Gerek YÖK Başkanı Teziç
gerekse Danıştay kararında kullanılan ifadelere dikkat edilirse şuur altının,
bir kin ve düşmanlık şeklinde dışa vurulduğu görülür.
Bu ülkeyi kanı ve canı ile
besleyen insanımıza reva görülen bu davranışın asıl sebebi nedir? Batı
insanının karikatürlerde yapmak istediği hakareti anlayabiliyoruz çünkü onlar
düşman; inanç olarak, yaşam tarzı olarak, tarihsel olarak İslam’a ve Müslüman’a
düşmanlar, bunda bir anormallik yok. Ya ‘biz
de Müslümanız’ diyen içerdekilerin bu kin, nefret ve düşmanlık dolu tutum
ve davranışlarına ne denmeli? Bunlar kimin saflarında ve kime karşı
savaşıyorlar?
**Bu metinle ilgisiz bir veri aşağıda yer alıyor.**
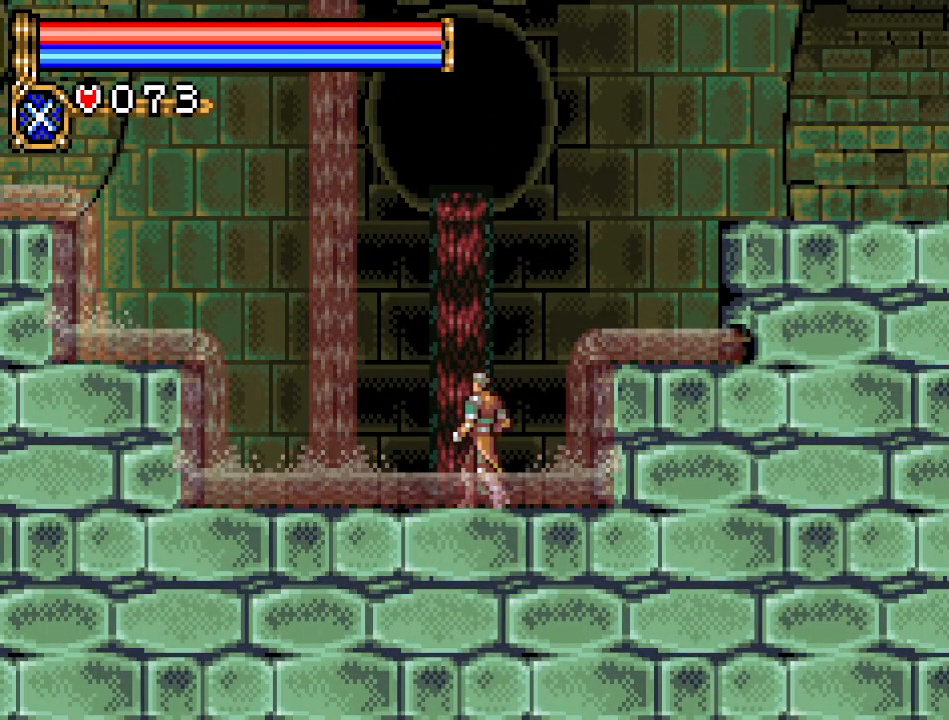
{"buttons": [], "events": [[50, "DPAD_LEFT", "up"]]}
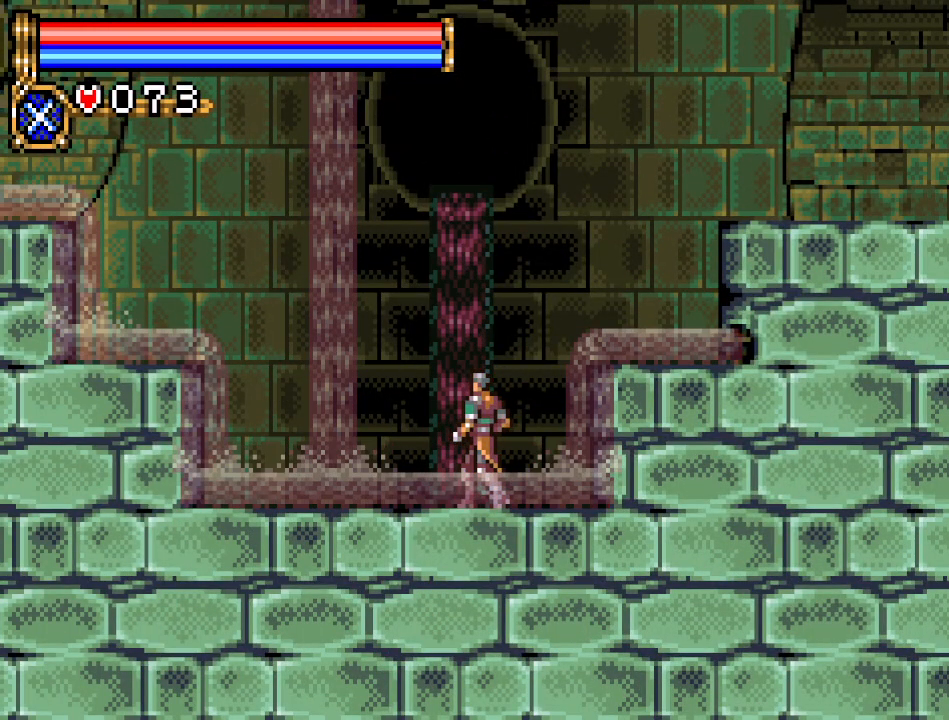
{"buttons": ["DPAD_RIGHT"], "events": [[267, "DPAD_RIGHT", "down"]]}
Yoksa hepsi aynı safın insanları mı? Kur’ân’ın ifşa ettiği
insanlar yoksa bu insanlar mı?
“Ey iman edenler,
kendinizden olmayanı sırdaş edinmeyin. Onlar size kötülük ve zarar vermeye
çalışırlar, size zorlu bir sıkıntı verecek şeyden hoşlanırlar. Buğz (ve
düşmanlıkları) ağızlarından dışa vurmuştur, sinelerinin gizli tuttukları ise,
daha büyüktür. Size ayetlerimizi açıkladık; belki akıl erdirirsiniz.
Sizler, işte böylesiniz:
onları seversiniz, oysa onlar sizi sevmezler. Siz Kitabın tümüne inanırsınız,
onlar sizinle karşılaştıklarında “inandık” derler, kendi başlarına
kaldıklarında ise, size karşı olan kin ve öfkelerinden dolayı parmak uçlarını
ısırırlar. De ki: “Kin ve öfkenizle ölün.” Şüphesiz Allah, sinelerin özünde
saklı duranı bilendir.
Size bir iyilik dokununca onları tasalandırır, size bir kötülük isabet edince ise onunla sevinirler. Eğer siz sabreder ve sakınırsanız, onların ‘hileli düzenleri’ size hiçbir zarar veremez. Şüphesiz, Allah, yapmakta olduklarını kuşatandır.” (3/118-120)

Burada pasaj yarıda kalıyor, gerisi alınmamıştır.